International Marce Society Scientific Conference 2016
 
Professor Louise Howard

Plenary: “Domestic violence and perinatal mental health"

Preconference Workshop: “How to ask and respond to Domestic Violence -recommendations by the WHO and NICE-a practical how to do it session”

Professor Louise Howard studied medicine at University College London and completed an intercalated BSc in Psychology before finishing her undergraduate studies in 1988. She trained in general medicine in Bloomsbury obtaining the Membership of the Royal College of Physicians in 1991. After completing her general psychiatric training at the Maudsley Hospital and obtaining the MRCPsych she obtained a Wellcome Trust Health Services Research Training Fellowship in perinatal psychiatry. She studied for an MSc in epidemiology at the London School of Hygiene and Tropical Medicine and then studied for a PhD on the outcome of pregnancy in women with severe mental illness; this work was awarded the Association of European Psychiatrists Research Prize in 2004. She has also been awarded the Institute of Psychiatry Dennis Hill Prize (1996), the Royal College of Psychiatrists Bronze Medal research prize (1997, and the Marce Medal (2014) for excellence in perinatal mental health research. She was appointed Senior Lecturer in 2004, promoted to a Reader in Women’s Mental Health in 2008 and to Professor in Women’s Mental Health in 2010.Current research includes a NIHR Programme on the effectiveness of perinatal mental health services and a prestigious NIHR Research Professorship on maternal mental health. She Chaired the National Institute for Clinical Excellence Guideline Development Group (update) on Antenatal and Postnatal Mental Health (published 2014), led the Lancet perinatal mental health series (2014) and has been a professional member of the WHO and NICE/SCIE guideline development groups on Preventing and Reducing Domestic Violence.

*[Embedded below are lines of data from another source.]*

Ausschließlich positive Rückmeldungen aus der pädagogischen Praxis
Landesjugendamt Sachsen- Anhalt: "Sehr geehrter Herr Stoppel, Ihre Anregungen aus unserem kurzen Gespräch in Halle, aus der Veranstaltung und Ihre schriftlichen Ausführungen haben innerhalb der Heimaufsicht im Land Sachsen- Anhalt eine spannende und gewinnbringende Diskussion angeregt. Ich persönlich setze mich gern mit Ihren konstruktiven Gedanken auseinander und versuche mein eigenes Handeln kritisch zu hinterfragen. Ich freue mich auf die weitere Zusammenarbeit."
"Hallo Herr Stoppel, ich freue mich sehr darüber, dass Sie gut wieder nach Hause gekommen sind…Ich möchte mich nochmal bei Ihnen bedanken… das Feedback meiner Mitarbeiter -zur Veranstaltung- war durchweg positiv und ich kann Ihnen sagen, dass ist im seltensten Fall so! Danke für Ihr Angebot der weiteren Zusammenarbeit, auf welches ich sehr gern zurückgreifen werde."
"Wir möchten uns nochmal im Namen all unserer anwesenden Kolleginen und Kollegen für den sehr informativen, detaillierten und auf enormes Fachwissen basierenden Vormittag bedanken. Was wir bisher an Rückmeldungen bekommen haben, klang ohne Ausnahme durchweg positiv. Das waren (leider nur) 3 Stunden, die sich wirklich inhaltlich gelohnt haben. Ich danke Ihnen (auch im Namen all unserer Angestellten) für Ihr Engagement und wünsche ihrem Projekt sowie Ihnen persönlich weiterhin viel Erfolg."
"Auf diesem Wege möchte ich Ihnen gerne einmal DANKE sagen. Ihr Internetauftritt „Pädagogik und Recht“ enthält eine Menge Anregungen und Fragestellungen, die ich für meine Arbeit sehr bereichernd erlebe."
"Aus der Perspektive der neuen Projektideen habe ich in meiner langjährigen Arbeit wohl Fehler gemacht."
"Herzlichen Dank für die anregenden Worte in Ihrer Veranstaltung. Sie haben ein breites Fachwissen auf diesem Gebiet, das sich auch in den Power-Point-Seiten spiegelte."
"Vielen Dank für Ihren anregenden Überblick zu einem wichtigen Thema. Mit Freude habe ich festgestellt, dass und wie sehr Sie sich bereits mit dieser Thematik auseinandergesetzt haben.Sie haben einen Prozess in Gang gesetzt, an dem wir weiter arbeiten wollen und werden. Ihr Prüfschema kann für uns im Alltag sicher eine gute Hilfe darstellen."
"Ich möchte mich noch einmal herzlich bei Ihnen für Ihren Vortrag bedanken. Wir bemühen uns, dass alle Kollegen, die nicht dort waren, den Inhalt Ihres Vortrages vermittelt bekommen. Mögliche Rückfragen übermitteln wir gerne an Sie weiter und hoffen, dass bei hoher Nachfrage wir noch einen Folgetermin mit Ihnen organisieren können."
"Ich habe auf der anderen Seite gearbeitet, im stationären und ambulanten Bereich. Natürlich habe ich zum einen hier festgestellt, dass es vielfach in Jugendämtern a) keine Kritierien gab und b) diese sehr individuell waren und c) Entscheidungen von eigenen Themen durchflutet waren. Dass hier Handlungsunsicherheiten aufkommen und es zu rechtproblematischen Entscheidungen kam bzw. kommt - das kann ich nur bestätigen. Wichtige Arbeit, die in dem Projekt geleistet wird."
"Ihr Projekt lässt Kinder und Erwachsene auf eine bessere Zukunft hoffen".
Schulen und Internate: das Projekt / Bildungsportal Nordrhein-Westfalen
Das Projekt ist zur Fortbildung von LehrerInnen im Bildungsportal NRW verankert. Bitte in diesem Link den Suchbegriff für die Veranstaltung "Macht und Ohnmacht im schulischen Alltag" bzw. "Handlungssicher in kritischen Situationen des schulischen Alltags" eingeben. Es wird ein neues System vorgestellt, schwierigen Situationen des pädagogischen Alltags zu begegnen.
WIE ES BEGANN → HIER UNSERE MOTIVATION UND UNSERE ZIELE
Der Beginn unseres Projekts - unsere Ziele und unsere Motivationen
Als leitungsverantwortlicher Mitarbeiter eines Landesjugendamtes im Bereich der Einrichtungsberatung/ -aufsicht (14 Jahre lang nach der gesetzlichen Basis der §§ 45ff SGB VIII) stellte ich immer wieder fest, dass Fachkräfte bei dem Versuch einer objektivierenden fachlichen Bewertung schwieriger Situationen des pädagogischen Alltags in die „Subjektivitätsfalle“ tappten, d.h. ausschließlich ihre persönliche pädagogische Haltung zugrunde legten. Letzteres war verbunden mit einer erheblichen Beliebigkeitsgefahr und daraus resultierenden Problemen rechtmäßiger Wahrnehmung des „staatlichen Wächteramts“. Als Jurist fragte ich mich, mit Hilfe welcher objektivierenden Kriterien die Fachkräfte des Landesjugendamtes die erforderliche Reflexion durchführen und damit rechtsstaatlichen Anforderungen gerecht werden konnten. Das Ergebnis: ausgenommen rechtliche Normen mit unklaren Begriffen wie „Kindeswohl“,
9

She is currently National Clinical Advisor to the NICE/NCCMH technical team to the NHS England Perinatal Mental Health Access and Waiting Time Programme. She is Head of the Section of Women’s Mental Health at the Health Service and Population Research Department, Institute of Psychiatry, Psychology and Neuroscience, King’s College London (KCL) and the KCL Women’s Health Academic Centre.